SFというジャンル自体がどうも読むのが苦手でなかなか頭に入らないんですが、冒頭でちょっと頑張って世界観に慣れてくると面白くなってくるもんですね

(でもたぶん読み慣れていないので、読み方が大きく間違えているとは思われる)。

 

まず、地球の上になんだかわからない巨大なUFOがのそっと現れて一向に動こうとしないから、なんだかおっかなくて人類が勝手にいい子になっていく、というのが大変面白かったです。

そのしょぼさ、いいね、人類。

見えない相手にびくびくして勝手にいい子にしてたら、50年も経ってからようやっとUFOの扉が開いて中から極めて伝統的な姿の「悪魔」が出てくる、というのも、どうやって頭に映像を思い浮かべても笑える山場。

_作業依頼_
抜粋の内容について、次の問いに答えよ。
(a) 書き手は、SFというジャンルを読むことについて自分をどう述べているか。
(b) UFOの扉が開いたのは、何年が経ってからか。
(c) 扉が開いて、中から何が出てくるか。

_提示情報_
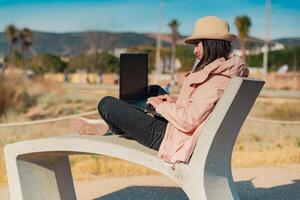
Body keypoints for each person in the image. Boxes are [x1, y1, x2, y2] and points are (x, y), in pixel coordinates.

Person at [71, 16, 249, 165]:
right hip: (181, 131)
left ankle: (115, 126)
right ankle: (126, 120)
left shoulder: (217, 79)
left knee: (107, 104)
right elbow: (197, 110)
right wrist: (171, 103)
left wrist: (160, 107)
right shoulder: (226, 72)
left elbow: (189, 121)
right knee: (154, 90)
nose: (195, 50)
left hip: (173, 138)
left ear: (211, 43)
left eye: (197, 43)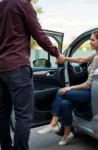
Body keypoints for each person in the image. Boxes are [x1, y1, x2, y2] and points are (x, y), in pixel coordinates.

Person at [0, 0, 65, 150]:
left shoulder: (2, 5)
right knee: (23, 115)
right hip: (17, 67)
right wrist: (56, 54)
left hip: (1, 69)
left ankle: (6, 147)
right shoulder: (23, 5)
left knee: (3, 113)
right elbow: (39, 35)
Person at [38, 29, 98, 146]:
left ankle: (53, 123)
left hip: (90, 92)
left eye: (92, 40)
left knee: (60, 91)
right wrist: (65, 58)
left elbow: (88, 84)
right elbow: (81, 59)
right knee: (65, 103)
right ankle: (67, 134)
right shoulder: (97, 55)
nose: (90, 42)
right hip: (89, 90)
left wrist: (70, 88)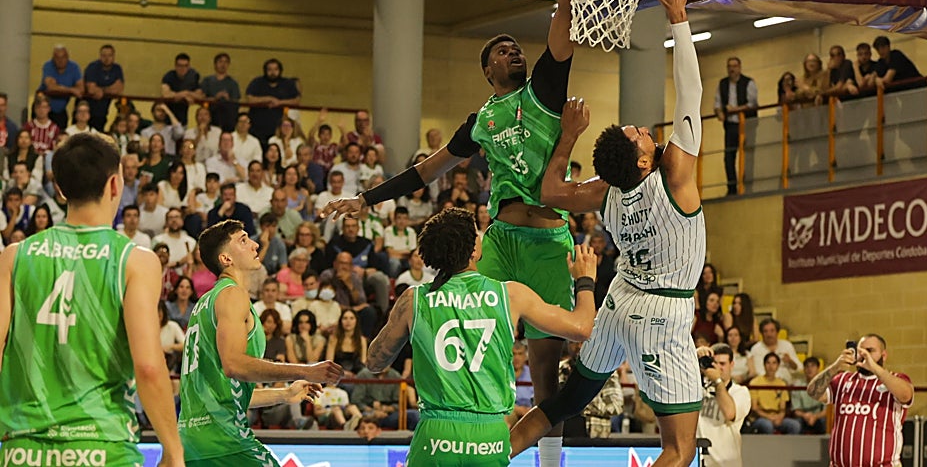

_解答_
(a) 読むのが苦手で、なかなか頭に入らない。
(b) 50年。
(c) 極めて伝統的な姿の「悪魔」。